> [Assigned task]
Everything from the line containing "Working Together for Student Achievement" through the line containing "Think analytically, logically, and" should be repeated exactly, and nothing else from the data.

> [Input records]

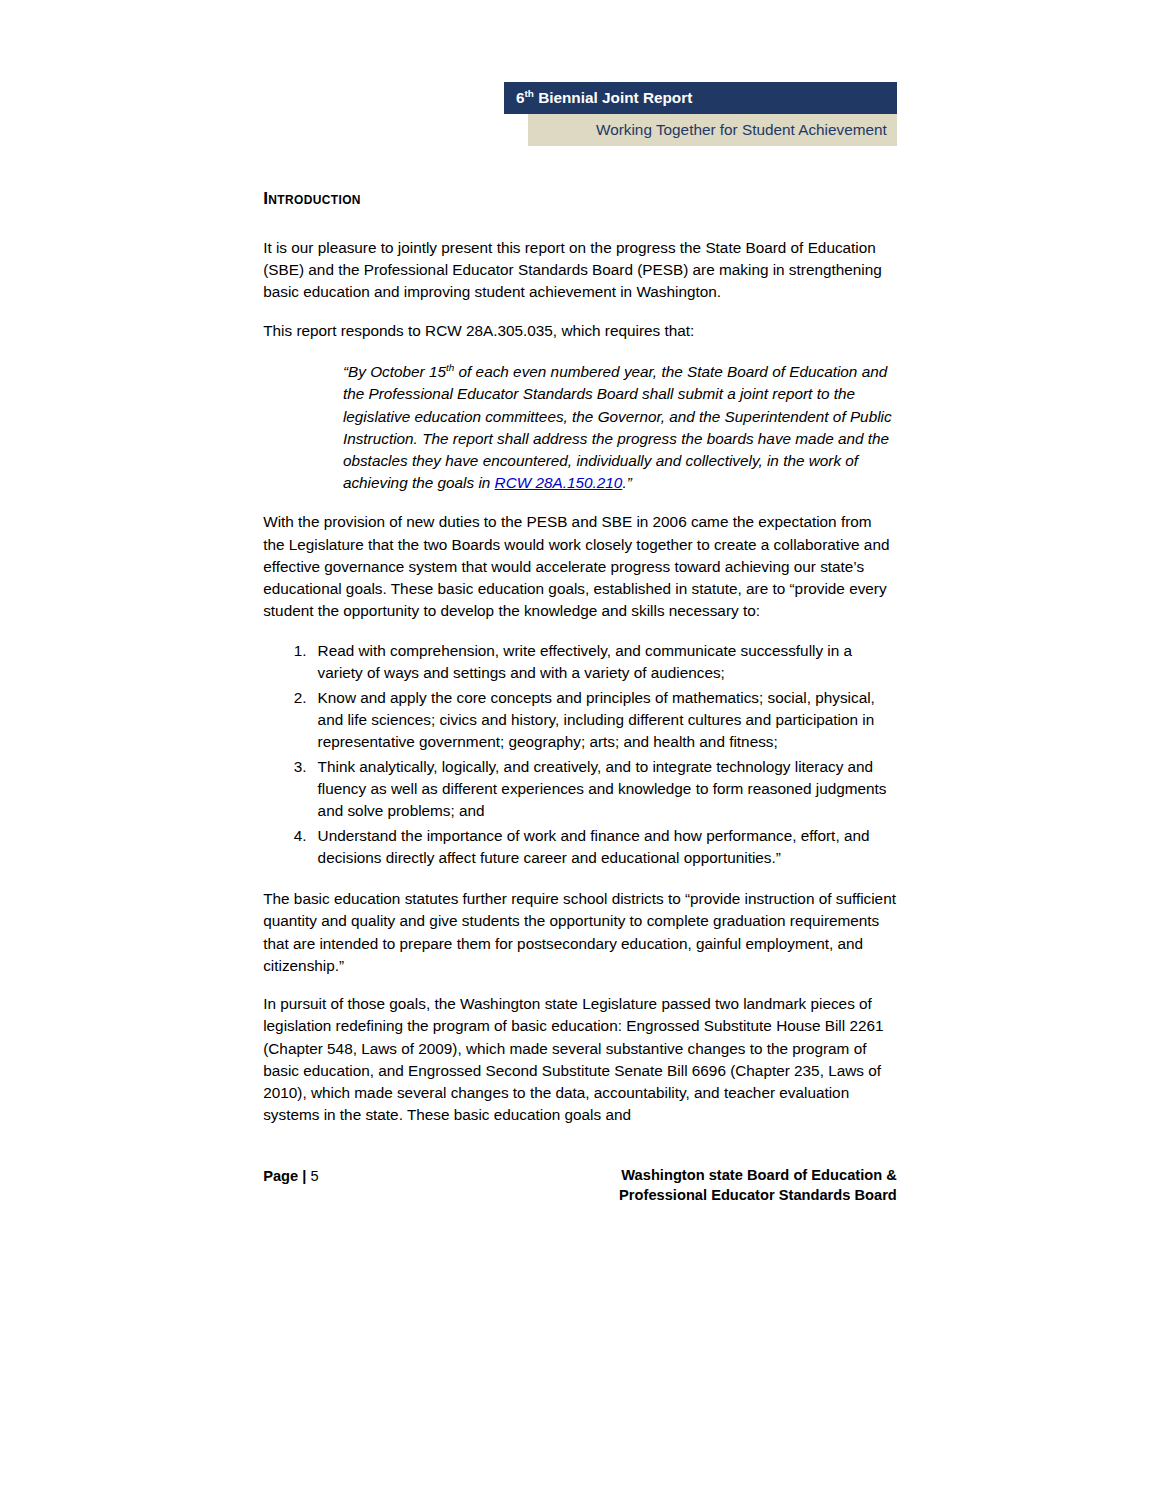6th Biennial Joint Report
Working Together for Student Achievement
Introduction
It is our pleasure to jointly present this report on the progress the State Board of Education (SBE) and the Professional Educator Standards Board (PESB) are making in strengthening basic education and improving student achievement in Washington.
This report responds to RCW 28A.305.035, which requires that:
“By October 15th of each even numbered year, the State Board of Education and the Professional Educator Standards Board shall submit a joint report to the legislative education committees, the Governor, and the Superintendent of Public Instruction. The report shall address the progress the boards have made and the obstacles they have encountered, individually and collectively, in the work of achieving the goals in RCW 28A.150.210.”
With the provision of new duties to the PESB and SBE in 2006 came the expectation from the Legislature that the two Boards would work closely together to create a collaborative and effective governance system that would accelerate progress toward achieving our state’s educational goals. These basic education goals, established in statute, are to “provide every student the opportunity to develop the knowledge and skills necessary to:
Read with comprehension, write effectively, and communicate successfully in a variety of ways and settings and with a variety of audiences;
Know and apply the core concepts and principles of mathematics; social, physical, and life sciences; civics and history, including different cultures and participation in representative government; geography; arts; and health and fitness;
Think analytically, logically, and creatively, and to integrate technology literacy and fluency as well as different experiences and knowledge to form reasoned judgments and solve problems; and
Understand the importance of work and finance and how performance, effort, and decisions directly affect future career and educational opportunities.”
The basic education statutes further require school districts to “provide instruction of sufficient quantity and quality and give students the opportunity to complete graduation requirements that are intended to prepare them for postsecondary education, gainful employment, and citizenship.”
In pursuit of those goals, the Washington state Legislature passed two landmark pieces of legislation redefining the program of basic education: Engrossed Substitute House Bill 2261 (Chapter 548, Laws of 2009), which made several substantive changes to the program of basic education, and Engrossed Second Substitute Senate Bill 6696 (Chapter 235, Laws of 2010), which made several changes to the data, accountability, and teacher evaluation systems in the state. These basic education goals and
Page | 5
Washington state Board of Education &
Professional Educator Standards Board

> [Response area]
Working Together for Student Achievement
Introduction
It is our pleasure to jointly present this report on the progress the State Board of Education (SBE) and the Professional Educator Standards Board (PESB) are making in strengthening basic education and improving student achievement in Washington.
This report responds to RCW 28A.305.035, which requires that:
“By October 15th of each even numbered year, the State Board of Education and the Professional Educator Standards Board shall submit a joint report to the legislative education committees, the Governor, and the Superintendent of Public Instruction. The report shall address the progress the boards have made and the obstacles they have encountered, individually and collectively, in the work of achieving the goals in RCW 28A.150.210.”
With the provision of new duties to the PESB and SBE in 2006 came the expectation from the Legislature that the two Boards would work closely together to create a collaborative and effective governance system that would accelerate progress toward achieving our state’s educational goals. These basic education goals, established in statute, are to “provide every student the opportunity to develop the knowledge and skills necessary to:
Read with comprehension, write effectively, and communicate successfully in a variety of ways and settings and with a variety of audiences;
Know and apply the core concepts and principles of mathematics; social, physical, and life sciences; civics and history, including different cultures and participation in representative government; geography; arts; and health and fitness;
Think analytically, logically, and creatively, and to integrate technology literacy and fluency as well as different experiences and knowledge to form reasoned judgments and solve problems; and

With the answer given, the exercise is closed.